Service design is not mostly convincing other people to do service design
It’s catchy. And many people feel that’s what they do. And you’ll be doing it a bit I don’t doubt.
If you’ve talked to a service designer over the last few years (or been one) you’ve probably heard some variation on that theme. That the job is mostly convincing other people to let them do their job.
It’s a good ear worm but it’s a bad brain worm.
Telling people that’s what the thing is is setting them up to fail. No one wants a methodological pedant who mostly preaches and rarely practices on a team.
No one wants to hear how they’re doing it all wrong by someone who appears to only say that.
If there’s something I’ve seen a lot of the last few years in the service design world, then it’s a lot of pedantry about what is or is not service design. Or how “these aren’t the true conditions” or this or that. And a lot of people trying to do good work spending too much time arguing about what it is rather than getting on with it.

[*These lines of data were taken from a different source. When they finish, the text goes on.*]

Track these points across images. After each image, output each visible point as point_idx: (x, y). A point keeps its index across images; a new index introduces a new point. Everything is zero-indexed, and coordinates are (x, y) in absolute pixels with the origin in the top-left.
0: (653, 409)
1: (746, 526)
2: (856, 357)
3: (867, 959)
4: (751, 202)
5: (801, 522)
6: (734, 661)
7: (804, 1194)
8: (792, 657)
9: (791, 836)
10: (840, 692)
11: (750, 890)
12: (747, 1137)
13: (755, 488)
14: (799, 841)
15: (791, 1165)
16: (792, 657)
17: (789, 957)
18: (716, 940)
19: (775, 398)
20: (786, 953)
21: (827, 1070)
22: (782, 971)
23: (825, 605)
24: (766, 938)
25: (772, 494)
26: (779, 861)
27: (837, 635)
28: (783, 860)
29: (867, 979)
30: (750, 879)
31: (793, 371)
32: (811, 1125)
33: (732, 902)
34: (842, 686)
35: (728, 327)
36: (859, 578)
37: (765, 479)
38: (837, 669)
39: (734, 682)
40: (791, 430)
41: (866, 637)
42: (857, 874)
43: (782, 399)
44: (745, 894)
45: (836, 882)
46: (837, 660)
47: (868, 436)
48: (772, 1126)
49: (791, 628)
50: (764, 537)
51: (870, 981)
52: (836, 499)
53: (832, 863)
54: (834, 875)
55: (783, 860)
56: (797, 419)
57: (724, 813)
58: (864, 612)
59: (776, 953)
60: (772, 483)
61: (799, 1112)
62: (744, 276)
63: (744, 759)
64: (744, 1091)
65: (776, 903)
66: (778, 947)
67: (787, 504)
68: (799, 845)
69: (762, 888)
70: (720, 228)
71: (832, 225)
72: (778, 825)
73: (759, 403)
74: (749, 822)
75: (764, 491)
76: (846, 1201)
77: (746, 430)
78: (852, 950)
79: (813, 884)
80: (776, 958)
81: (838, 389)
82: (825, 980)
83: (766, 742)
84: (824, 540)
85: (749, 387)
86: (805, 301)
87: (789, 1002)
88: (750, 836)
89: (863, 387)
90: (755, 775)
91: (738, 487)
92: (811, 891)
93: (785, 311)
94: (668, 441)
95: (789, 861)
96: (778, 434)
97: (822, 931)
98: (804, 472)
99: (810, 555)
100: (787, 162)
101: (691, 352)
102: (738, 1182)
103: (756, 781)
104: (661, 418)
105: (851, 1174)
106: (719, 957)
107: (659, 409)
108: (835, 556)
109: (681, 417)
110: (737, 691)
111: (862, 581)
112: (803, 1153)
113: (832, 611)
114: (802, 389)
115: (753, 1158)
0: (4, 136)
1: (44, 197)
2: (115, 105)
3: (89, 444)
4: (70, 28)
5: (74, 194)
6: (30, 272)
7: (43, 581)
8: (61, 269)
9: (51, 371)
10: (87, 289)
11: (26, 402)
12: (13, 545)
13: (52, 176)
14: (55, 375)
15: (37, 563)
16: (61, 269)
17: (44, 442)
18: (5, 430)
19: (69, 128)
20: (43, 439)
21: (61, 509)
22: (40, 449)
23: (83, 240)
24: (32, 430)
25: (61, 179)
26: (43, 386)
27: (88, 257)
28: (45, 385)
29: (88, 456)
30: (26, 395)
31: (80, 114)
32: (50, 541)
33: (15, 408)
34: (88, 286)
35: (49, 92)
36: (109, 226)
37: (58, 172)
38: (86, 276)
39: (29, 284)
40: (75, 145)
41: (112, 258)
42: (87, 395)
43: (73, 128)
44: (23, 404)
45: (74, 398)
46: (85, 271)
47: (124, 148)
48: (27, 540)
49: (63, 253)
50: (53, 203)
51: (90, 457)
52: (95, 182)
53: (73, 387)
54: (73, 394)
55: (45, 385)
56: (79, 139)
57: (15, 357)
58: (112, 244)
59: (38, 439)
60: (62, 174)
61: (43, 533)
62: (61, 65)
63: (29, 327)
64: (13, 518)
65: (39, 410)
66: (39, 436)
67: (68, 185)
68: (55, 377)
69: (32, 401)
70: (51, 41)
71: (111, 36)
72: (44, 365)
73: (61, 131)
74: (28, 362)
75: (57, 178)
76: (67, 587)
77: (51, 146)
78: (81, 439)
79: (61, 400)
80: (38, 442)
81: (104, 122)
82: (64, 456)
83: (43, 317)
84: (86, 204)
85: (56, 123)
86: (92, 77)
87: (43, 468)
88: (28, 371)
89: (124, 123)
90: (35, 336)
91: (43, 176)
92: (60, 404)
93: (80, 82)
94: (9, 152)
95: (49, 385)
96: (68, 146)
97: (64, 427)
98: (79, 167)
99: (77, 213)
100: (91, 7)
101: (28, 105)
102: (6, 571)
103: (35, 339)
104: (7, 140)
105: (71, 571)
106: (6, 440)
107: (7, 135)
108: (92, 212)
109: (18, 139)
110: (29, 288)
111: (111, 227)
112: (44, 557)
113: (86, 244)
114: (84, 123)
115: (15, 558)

Lots of people following a “preaching and throwing rocks process” rather than getting their hands dirty. Spending time “evangelising” rather than just getting on.
If showing is powerful and telling less so, then it’s about showing how it works. Through doing it rather than talking about doing it. By helping combine various views and helping make better decisions based on that.
It’s done by helping teams visualise and talk about complex things. And be able to add their skill set and viewpoints into it.
It’s done by ensuring teams are held to account by the users actual expectations and experiences. And weaving those viewpoints into business and technical discussions.
Yes it’s hard. But it’s done by doing not telling.
Now people might say, yeah that’s what they meant. But is it what’s happening? If 90% of the work is advocating for service design it must be done by doing. And not preaching and explaining the theory.
If it really is just convincing other people of the approach then it’s a pyramid scheme not a path to better products and services. So it’s got to be mostly about facilitating and designing how services are offered.
Better products and services are made by getting stuck in. Not by disappearing and working on futures that’ll never happen. Or by preaching a set of conditions to do work that’ll never materialise.
Service design starts in the stony rubbish. That’s where things take root. Not in a perfect world where things are cultivated and manicured.
No service design is not mostly convincing other people to do service design. It’s by using tools and techniques to make services and products better. Designing services together. Not preaching about the conditions or what jobs are called.